PowerPoint slide libraries are an effective way for organizations to centrally store and manage their slides, presentations and other PowerPoint assets. The content can be delivered to the end user through two primary channels:
The user switches from PowerPoint to their browser to search and find content. Typically, multiple pieces of content are found, arranged and exported into a new presentation.
- Doesn’t require installation of any software on the user’s computer
- The large browser window allows for easy access to large number of functions/features
- Ability to convert to PDF to lock content
- Typically breaks the user’s workflow as they have to switch from PowerPoint to the browser and back
- Difficult to naturally build and edit a deck
- Can’t insert content in line with the active presentation
- Limited ability for users to share new content
For heavy PowerPoint content creators, the browser method can be very cumbersome and adoption is typically poor. However, for users that only need occasional access to content that doesn’t require significant changes or shuffling the browser can be effective.
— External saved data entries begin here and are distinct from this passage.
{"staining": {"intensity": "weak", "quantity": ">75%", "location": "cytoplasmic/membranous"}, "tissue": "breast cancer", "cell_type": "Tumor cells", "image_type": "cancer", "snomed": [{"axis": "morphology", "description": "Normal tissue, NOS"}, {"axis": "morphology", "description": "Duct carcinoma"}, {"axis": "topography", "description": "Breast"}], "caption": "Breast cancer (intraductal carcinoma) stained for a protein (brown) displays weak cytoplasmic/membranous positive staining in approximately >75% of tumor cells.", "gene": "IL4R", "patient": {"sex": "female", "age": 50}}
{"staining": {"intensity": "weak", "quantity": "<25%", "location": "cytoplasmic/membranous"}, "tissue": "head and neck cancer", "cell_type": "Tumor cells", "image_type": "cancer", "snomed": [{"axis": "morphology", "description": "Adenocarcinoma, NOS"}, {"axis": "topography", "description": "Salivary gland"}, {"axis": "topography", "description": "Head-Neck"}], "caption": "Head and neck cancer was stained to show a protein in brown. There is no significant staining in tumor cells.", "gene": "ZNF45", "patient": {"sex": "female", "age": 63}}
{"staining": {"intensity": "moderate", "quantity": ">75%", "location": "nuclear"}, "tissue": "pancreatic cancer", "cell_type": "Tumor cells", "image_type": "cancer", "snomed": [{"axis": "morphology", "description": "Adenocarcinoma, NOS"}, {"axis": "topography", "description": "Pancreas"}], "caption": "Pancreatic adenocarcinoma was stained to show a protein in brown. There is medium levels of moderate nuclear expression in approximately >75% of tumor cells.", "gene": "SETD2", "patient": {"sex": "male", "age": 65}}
In addition, browser access can be quickly rolled out as no additional software is required on the end user’s computer.
The user can search, insert, and share content directly from within PowerPoint. The add-in is typically launched from the existing PowerPoint menu and exists only within the PowerPoint frame.
- In line with the user’s workflow causing no disruption; easy to search, add, delete, share content on the fly
- Very easily insert into and share content from the active presentation
- Great to naturally build and edit presentation
- Can be augmented by a browser for less-used features
- Requires installation of software on the user’s computer
A PowerPoint add-in makes most use-cases remarkably simple and is especially useful for PowerPoint content creators. The add-in does require installation but for large organizations this can typically be done silently (in the background) with some help from IT.
At TeamSlide, the add-in is a critical part of our offering as for most use-cases it offers a simple, easy workflow. We use the browser to augment our add-in with more administrative-focused features (e.g. batch edit slides, change access rights). However, we believe that search, insert, and share are better implemented through an add-in that delivers a seamless experience to users.
Presentations and the slides that compose them are rarely static but instead evolve over time. They change as the presenter’s thinking becomes more clear, as the project moves forward, as the underlying topic shifts, or as the audience differs. With each evolution, text might improve, data updated, or diagrams modified. For organizations that depend on slides on a regular basis, pushing slide updates to all the presentation end users becomes an important task. At TeamSlide, we built this push mechanism into our slide library solution early last year. And now, we have a variety of customers including sales organizations that benefit from this streamlined way of ensuring everybody has the latest content.
Often, however, the end user may not have the context around why the slide changed and what it represents. Or perhaps an older version of the slide is more suitable for long standing customer conversation. In these cases, finding the older version of the slide can be daunting and time consuming. Without a solution in place, you typical have to sift through old presentations and emails and hope that you can find the specific version you need. The result is lowered productivity and poor presentation quality.
Working with and listening to our customers, we recently added a history feature to our slide library offering. The feature allows users (as long as they have permission) to go back and grab an older version of a slide. Organizations can even add a change log allowing the slide creator to share a few notes with end-users on what changed on the slide. If a mistake is found, you can even revert back to the last accurate version. Now users can understand how a slide has changed over time giving them better context and enabling better presentations.